Diagram from Leaf stage – DairyNZ – click for more information.
Getting the recovery period right is a balancing act. Graze too early and the pasture simply isn’t palatable enough for livestock. Rather than grazing immature plants, animals will often walk over them, resulting in valuable feed being lost through trampling. While the feed may be present, the dry matter and quality on offer are not yet at their potential, limiting intake and utilisation.
Leave it too long and palatability declines for a different reason. As plants mature beyond their optimal grazing stage, leaves begin to yellow, senesce and decay. Feed quality and digestibility fall, making the pasture less attractive to livestock and reducing the energy available to support animal performance. While there may be plenty of feed in the paddock, much of its nutritional value has already been lost.
Either way, the outcome for livestock is the same – less palatable feed available. Growth rates, condition scores and milk production are all tied to the quality and quantity of what stock is grazing. Getting recovery right is one of the most direct levers you have over what your animals actually produce.

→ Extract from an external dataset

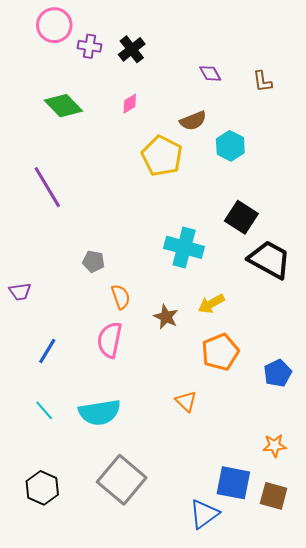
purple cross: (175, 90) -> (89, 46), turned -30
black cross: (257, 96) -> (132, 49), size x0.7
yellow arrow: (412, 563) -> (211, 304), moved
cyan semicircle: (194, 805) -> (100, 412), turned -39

It’s also worth keeping temperature in mind. In cooler months, the leaf emergence rate slows right down. A single leaf may take 21 – 28 days to fully emerge, meaning you could be waiting 60- 80 days before a pasture is ready to graze again at the 3 leaf stage. In spring and early summer, that same process might take as little as 6-8 days per leaf, compressing your rotation to about 3 weeks. Recovery periods aren’t fixed – they move with the season, and your management needs to move with them.